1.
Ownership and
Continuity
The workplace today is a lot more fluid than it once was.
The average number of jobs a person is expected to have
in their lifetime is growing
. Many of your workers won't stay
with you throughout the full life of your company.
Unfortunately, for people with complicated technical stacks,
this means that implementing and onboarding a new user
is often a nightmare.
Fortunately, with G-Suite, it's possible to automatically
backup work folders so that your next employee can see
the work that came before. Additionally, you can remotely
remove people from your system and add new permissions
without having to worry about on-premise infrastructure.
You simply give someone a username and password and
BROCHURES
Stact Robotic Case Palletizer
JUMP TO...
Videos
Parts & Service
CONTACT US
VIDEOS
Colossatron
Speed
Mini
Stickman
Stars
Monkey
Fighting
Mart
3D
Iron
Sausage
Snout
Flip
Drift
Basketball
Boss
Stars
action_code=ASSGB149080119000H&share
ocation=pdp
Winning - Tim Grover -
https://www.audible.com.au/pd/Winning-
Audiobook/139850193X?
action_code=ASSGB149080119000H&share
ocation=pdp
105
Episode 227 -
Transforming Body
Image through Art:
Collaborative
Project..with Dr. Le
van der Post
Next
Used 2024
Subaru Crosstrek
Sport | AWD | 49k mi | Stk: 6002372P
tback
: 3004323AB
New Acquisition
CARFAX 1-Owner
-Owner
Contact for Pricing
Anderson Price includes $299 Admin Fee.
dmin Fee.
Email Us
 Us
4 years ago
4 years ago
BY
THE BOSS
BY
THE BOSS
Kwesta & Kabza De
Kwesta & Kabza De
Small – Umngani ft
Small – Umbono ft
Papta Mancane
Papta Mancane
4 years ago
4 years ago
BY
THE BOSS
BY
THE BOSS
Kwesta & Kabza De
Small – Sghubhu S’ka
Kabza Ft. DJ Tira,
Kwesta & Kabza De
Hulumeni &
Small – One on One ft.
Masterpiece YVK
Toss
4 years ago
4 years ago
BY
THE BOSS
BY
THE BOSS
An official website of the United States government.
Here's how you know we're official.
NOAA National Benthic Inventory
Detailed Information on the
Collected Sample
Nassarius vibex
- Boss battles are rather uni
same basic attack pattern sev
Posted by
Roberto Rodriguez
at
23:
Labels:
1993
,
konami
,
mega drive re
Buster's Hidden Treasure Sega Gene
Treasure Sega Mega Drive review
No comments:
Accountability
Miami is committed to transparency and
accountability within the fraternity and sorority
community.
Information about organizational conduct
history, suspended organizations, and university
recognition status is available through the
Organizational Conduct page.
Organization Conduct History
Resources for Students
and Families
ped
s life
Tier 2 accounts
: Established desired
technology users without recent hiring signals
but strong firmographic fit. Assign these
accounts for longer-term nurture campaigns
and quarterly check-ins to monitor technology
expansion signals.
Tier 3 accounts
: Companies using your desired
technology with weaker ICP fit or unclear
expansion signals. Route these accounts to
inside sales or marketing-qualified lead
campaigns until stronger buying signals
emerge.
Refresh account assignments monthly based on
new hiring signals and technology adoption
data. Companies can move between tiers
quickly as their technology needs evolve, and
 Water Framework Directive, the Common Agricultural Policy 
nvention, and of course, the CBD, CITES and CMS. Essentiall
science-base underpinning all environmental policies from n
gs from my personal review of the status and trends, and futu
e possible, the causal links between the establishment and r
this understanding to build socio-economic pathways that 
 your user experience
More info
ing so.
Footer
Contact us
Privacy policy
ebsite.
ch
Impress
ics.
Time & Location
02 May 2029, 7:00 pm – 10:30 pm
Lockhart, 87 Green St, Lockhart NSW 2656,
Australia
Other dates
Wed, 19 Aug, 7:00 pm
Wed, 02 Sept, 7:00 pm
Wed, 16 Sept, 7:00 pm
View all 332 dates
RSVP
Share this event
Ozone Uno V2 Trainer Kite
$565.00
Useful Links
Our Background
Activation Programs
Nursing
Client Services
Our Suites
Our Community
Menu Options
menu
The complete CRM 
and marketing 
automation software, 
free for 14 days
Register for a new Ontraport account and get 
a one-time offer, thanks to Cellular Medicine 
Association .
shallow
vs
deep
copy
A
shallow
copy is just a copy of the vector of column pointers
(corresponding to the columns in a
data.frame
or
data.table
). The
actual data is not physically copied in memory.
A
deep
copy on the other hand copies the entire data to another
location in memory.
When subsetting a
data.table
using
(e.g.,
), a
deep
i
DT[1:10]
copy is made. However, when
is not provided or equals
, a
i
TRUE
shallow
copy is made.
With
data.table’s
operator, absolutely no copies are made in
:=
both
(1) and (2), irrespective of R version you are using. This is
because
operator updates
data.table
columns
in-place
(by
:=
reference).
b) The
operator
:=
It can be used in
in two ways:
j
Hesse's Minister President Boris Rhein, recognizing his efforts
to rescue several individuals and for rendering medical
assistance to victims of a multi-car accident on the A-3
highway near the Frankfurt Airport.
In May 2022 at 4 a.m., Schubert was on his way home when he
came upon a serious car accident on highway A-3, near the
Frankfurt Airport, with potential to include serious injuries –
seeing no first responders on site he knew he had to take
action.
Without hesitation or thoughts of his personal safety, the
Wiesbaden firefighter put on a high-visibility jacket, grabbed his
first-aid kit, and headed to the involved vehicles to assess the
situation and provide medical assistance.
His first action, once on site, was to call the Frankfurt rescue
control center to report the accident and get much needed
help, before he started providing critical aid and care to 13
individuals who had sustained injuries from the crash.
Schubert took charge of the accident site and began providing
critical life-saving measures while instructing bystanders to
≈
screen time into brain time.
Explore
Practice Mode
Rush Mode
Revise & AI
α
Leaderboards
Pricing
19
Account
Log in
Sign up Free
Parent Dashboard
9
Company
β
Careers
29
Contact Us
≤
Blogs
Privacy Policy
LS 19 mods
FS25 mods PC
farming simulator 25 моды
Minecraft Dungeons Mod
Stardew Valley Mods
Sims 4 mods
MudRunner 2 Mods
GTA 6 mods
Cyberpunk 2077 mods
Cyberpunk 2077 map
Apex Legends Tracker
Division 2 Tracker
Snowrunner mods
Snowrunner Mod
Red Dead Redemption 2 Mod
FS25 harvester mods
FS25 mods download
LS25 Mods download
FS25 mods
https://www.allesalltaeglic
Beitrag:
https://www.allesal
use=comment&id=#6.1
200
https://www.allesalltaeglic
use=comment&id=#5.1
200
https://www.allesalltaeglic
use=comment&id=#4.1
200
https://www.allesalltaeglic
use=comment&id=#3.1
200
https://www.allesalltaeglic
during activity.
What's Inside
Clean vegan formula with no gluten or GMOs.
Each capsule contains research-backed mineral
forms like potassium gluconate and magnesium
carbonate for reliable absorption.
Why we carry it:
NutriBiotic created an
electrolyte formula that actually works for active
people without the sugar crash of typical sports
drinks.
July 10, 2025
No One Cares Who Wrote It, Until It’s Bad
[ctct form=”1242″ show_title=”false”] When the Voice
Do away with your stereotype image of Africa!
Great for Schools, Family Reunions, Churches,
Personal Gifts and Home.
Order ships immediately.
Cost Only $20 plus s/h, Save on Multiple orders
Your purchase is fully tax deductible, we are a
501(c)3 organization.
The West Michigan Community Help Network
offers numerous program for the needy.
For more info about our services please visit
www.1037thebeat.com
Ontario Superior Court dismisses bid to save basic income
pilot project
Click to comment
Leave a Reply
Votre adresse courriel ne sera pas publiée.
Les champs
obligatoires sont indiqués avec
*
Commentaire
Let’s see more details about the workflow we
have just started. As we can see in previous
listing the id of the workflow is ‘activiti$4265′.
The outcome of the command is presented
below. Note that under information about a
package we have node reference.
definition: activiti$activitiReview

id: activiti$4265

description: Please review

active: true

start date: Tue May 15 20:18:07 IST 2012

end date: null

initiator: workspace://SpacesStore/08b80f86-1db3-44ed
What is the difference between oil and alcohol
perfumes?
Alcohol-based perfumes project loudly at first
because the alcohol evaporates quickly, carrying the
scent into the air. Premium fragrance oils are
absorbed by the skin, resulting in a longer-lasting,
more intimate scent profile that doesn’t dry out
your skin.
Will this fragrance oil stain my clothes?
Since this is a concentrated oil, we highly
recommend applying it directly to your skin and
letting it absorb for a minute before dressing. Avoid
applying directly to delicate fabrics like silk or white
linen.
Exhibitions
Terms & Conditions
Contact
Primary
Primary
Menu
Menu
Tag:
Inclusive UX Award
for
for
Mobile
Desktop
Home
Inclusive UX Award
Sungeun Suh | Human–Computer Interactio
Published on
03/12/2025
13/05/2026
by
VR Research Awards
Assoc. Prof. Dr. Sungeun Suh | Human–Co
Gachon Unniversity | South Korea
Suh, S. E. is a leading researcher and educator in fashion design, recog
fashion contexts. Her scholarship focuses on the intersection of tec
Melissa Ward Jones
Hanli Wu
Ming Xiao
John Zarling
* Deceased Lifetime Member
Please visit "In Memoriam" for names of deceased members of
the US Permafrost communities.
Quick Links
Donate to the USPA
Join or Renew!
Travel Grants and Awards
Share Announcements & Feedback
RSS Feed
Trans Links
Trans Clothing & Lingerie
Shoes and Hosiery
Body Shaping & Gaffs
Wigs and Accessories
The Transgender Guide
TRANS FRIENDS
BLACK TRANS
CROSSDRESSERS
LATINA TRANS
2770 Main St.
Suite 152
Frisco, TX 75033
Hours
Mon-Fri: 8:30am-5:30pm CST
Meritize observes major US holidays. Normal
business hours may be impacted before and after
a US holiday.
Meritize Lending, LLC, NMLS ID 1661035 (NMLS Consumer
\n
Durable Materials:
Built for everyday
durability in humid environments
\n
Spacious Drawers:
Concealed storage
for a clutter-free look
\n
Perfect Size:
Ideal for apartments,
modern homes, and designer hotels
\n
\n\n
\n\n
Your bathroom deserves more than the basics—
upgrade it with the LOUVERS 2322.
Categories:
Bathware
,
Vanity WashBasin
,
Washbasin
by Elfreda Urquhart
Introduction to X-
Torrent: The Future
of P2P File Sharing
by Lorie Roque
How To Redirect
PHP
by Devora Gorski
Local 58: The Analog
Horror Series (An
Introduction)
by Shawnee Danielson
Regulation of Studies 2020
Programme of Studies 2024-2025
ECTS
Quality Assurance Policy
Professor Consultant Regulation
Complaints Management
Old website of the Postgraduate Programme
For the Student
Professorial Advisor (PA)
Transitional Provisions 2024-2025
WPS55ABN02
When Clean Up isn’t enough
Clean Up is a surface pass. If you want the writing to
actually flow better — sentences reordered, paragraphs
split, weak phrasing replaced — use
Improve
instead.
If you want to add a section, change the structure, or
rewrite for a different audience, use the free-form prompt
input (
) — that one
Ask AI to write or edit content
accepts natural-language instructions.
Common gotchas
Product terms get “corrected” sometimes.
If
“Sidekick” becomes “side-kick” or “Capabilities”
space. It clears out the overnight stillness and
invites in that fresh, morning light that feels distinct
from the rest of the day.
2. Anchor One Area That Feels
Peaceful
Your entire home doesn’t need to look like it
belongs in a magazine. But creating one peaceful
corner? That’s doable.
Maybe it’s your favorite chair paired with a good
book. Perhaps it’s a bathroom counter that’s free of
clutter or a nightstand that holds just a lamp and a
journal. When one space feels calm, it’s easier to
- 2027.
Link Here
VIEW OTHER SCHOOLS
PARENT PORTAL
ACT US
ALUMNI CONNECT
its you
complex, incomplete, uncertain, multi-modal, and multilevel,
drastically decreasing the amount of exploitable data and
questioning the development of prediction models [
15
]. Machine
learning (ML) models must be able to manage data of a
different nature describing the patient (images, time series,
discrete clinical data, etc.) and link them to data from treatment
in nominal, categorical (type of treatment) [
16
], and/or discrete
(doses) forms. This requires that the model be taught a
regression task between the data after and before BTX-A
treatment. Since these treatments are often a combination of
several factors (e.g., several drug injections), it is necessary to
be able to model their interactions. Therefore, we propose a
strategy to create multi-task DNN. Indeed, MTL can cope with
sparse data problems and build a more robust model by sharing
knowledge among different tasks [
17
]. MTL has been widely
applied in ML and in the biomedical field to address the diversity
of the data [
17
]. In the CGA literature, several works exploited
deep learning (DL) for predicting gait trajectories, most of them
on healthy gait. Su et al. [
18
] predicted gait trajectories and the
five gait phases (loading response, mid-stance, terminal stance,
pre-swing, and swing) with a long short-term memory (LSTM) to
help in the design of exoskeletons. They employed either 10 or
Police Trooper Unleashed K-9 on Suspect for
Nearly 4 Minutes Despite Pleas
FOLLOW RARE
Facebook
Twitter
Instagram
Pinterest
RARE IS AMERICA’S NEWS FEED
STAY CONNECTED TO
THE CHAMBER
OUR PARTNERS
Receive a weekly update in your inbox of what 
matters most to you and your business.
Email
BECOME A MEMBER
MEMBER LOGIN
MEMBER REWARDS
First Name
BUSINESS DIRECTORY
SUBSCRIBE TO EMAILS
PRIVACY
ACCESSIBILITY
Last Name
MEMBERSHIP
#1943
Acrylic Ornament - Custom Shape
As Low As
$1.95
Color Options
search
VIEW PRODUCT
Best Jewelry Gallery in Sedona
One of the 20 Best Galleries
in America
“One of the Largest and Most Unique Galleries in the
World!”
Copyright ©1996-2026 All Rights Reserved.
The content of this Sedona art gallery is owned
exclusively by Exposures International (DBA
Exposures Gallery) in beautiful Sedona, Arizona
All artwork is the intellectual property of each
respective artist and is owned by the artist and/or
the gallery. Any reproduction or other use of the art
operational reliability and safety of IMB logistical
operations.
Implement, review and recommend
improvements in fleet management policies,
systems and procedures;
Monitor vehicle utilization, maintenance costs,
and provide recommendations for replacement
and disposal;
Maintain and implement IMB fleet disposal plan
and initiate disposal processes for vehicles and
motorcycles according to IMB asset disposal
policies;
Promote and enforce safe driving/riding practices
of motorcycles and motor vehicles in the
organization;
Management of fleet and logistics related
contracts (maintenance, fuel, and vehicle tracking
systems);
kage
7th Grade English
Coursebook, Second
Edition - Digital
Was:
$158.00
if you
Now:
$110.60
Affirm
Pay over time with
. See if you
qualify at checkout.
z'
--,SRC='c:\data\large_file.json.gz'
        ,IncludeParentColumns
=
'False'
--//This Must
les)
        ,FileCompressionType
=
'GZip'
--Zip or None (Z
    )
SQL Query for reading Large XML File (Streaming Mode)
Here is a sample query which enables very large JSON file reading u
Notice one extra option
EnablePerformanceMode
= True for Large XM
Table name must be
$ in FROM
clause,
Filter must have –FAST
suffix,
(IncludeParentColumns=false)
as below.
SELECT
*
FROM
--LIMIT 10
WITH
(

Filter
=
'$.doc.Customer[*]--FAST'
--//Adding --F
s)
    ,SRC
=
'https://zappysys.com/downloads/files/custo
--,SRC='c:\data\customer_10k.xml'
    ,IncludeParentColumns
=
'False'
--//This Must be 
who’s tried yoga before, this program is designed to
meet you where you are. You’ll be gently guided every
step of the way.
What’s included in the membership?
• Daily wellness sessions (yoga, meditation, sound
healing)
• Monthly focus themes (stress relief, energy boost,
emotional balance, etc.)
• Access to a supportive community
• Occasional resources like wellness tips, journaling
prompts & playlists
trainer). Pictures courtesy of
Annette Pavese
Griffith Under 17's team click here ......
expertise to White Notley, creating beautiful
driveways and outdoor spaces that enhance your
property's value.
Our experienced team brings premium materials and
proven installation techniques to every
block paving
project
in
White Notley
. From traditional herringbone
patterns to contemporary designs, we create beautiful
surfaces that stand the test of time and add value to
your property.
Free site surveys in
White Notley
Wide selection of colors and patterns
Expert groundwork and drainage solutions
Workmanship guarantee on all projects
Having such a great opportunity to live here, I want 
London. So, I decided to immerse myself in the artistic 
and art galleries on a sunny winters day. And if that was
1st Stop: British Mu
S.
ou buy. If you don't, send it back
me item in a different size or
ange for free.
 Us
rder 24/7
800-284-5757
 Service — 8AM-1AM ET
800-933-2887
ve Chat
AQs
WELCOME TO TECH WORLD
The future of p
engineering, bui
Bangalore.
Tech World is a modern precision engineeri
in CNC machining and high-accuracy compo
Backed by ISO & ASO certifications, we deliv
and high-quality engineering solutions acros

━━━━━━

PROBLEM DESCRIPTION: Format everything from the first line of the data above down to and including the line containing "Contact for Pricing" as a JSON list of strings, one string per line, omitting any blank lines.

RESULT BELOW:
[
  "1.",
  "Ownership and",
  "Continuity",
  "The workplace today is a lot more fluid than it once was.",
  "The average number of jobs a person is expected to have",
  "in their lifetime is growing",
  ". Many of your workers won't stay",
  "with you throughout the full life of your company.",
  "Unfortunately, for people with complicated technical stacks,",
  "this means that implementing and onboarding a new user",
  "is often a nightmare.",
  "Fortunately, with G-Suite, it's possible to automatically",
  "backup work folders so that your next employee can see",
  "the work that came before. Additionally, you can remotely",
  "remove people from your system and add new permissions",
  "without having to worry about on-premise infrastructure.",
  "You simply give someone a username and password and",
  "BROCHURES",
  "Stact Robotic Case Palletizer",
  "JUMP TO...",
  "Videos",
  "Parts & Service",
  "CONTACT US",
  "VIDEOS",
  "Colossatron",
  "Speed",
  "Mini",
  "Stickman",
  "Stars",
  "Monkey",
  "Fighting",
  "Mart",
  "3D",
  "Iron",
  "Sausage",
  "Snout",
  "Flip",
  "Drift",
  "Basketball",
  "Boss",
  "Stars",
  "action_code=ASSGB149080119000H&share",
  "ocation=pdp",
  "Winning - Tim Grover -",
  "https://www.audible.com.au/pd/Winning-",
  "Audiobook/139850193X?",
  "action_code=ASSGB149080119000H&share",
  "ocation=pdp",
  "105",
  "Episode 227 -",
  "Transforming Body",
  "Image through Art:",
  "Collaborative",
  "Project..with Dr. Le",
  "van der Post",
  "Next",
  "Used 2024",
  "Subaru Crosstrek",
  "Sport | AWD | 49k mi | Stk: 6002372P",
  "tback",
  ": 3004323AB",
  "New Acquisition",
  "CARFAX 1-Owner",
  "-Owner",
  "Contact for Pricing"
]